Department of Dermatology, Massachusetts General Hospital, Harvard Medical School, Boston, Massachusetts; Department of Biomedical Informatics, Harvard Medical School, Boston, Massachusetts.
Department of Dermatology, Massachusetts General Hospital, Harvard Medical School, Boston, Massachusetts.
J Am Acad Dermatol. 2023 May;88(5):1024-1032. doi: 10.1016/j.jaad.2022.12.048. Epub 2023 Feb 2.
Cutaneous immune-related adverse events (cirAEs) occur in up to 40% of immune checkpoint inhibitor (ICI) recipients. However, the association of cirAEs with survival remains unclear.
To investigate the association of cirAEs with survival among ICI recipients.

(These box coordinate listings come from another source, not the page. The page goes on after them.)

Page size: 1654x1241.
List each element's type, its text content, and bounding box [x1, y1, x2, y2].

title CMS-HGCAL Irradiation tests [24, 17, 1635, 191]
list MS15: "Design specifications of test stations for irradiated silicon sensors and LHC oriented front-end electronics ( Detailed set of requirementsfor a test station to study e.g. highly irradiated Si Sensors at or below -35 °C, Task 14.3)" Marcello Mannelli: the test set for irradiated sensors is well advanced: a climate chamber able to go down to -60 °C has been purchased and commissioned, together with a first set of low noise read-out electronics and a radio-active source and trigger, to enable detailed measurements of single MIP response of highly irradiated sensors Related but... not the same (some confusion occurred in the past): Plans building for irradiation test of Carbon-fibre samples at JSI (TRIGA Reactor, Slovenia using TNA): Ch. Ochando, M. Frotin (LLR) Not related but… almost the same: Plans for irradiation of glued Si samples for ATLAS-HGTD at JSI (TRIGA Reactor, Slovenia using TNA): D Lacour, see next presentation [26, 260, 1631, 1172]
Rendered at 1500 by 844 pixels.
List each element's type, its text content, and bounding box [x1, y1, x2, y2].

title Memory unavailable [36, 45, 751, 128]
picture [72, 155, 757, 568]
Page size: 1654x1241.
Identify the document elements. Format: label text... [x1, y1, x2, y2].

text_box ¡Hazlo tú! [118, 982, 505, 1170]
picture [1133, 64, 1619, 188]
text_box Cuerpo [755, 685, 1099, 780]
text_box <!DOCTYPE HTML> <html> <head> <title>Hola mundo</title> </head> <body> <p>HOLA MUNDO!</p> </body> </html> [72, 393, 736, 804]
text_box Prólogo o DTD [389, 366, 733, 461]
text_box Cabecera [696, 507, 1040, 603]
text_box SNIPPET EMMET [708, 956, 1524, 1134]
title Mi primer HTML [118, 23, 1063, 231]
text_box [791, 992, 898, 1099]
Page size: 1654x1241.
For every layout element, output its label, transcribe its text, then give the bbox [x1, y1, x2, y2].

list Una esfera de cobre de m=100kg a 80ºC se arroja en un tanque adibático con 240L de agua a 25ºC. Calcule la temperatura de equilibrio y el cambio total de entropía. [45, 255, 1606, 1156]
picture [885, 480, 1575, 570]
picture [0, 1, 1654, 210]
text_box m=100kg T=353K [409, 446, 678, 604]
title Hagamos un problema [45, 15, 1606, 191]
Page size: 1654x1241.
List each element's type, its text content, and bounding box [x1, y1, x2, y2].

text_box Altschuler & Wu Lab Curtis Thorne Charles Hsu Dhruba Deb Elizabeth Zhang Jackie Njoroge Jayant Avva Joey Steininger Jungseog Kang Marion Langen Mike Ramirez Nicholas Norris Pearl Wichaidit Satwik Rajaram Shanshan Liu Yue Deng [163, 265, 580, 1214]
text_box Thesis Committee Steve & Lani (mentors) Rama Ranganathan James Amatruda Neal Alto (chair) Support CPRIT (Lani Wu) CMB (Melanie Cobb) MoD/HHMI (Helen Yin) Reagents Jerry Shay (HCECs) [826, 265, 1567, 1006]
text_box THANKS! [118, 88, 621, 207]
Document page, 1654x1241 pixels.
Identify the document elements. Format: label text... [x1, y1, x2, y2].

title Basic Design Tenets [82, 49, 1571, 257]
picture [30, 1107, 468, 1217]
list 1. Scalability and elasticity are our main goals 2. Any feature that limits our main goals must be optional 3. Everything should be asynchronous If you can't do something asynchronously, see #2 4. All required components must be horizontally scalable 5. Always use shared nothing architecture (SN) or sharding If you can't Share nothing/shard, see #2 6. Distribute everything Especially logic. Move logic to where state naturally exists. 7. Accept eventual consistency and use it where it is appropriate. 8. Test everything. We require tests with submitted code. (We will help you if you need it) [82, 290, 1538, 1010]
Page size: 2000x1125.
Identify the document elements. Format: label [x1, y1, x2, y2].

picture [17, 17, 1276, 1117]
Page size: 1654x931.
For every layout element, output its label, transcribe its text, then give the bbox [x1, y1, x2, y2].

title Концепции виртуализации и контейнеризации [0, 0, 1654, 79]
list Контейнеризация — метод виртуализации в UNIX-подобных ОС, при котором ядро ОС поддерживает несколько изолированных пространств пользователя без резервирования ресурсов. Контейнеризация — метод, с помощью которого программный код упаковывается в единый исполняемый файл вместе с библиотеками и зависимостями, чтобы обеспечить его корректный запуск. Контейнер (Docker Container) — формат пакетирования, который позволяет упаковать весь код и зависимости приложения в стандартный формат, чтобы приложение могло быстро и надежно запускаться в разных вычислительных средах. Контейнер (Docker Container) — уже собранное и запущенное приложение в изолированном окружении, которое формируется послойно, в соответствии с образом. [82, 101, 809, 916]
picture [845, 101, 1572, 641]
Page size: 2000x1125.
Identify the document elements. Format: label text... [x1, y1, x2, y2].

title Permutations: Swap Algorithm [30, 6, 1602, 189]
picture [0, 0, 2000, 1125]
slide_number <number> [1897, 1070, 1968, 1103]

ICI recipients were identified from the Mass General Brigham healthcare system and Dana-Farber Cancer Institute. Patient charts were reviewed for cirAE development within 2 years after ICI initiation. Multivariate time-varying Cox proportional hazards models, adjusted for age, sex, race/ethnicity, Charlson Comorbidity Index, ICI type, cancer type, and year of ICI initiation were utilized to investigate the impact of cirAE development on overall survival.
Of the 3731 ICI recipients, 18.1% developed a cirAE. Six-month landmark analysis and time-varying Cox proportional hazards models demonstrated that patients who developed cirAEs were associated with decreased mortality (hazardratio [HR] = 0.87, P = .027), particularly in patients with melanoma (HR = 0.67, P = .003). Among individual morphologies, lichenoid eruption (HR = 0.51, P < .001), psoriasiform eruption (HR = 0.52, P = .005), vitiligo (HR = 0.29, P = .007), isolated pruritus without visible manifestation of rash (HR = 0.71, P = .007), acneiform eruption (HR = 0.34, P = .025), and non-specific rash (HR = 0.68, P < .001) were significantly associated with better survival after multiple comparisons adjustment.
Retrospective design; single geography.
CirAE development is associated with improved survival among ICI recipients, especially patients with melanoma.
多达 40%的免疫检查点抑制剂(ICI)受者会出现皮肤免疫相关不良事件(cirAEs)。然而,cirAEs 与生存的关联尚不清楚。
研究 cirAEs 与 ICI 受者生存的关系。
从马萨诸塞州综合医院和丹娜-法伯癌症研究所的医疗系统中确定 ICI 受者。在 ICI 开始后 2 年内,通过患者病历回顾评估 cirAE 的发生情况。利用多变量时变 Cox 比例风险模型,调整年龄、性别、种族/民族、Charlson 合并症指数、ICI 类型、癌症类型和 ICI 开始年份,研究 cirAE 发生对总生存的影响。
在 3731 名 ICI 受者中,18.1%发生 cirAE。6 个月的时间节点分析和时变 Cox 比例风险模型表明,发生 cirAEs 的患者死亡率降低(风险比[HR] = 0.87,P = 0.027),特别是黑色素瘤患者(HR = 0.67,P = 0.003)。在各个形态中,苔藓样疹(HR = 0.51,P < 0.001)、银屑病样疹(HR = 0.52,P = 0.005)、白癜风(HR = 0.29,P = 0.007)、孤立性瘙痒而无皮疹可见表现(HR = 0.71,P = 0.007)、痤疮样疹(HR = 0.34,P = 0.025)和非特异性皮疹(HR = 0.68,P < 0.001)与调整后的多重比较后生存改善显著相关。
回顾性设计;单一地理位置。
cirAE 的发生与 ICI 受者的生存改善相关,特别是黑色素瘤患者。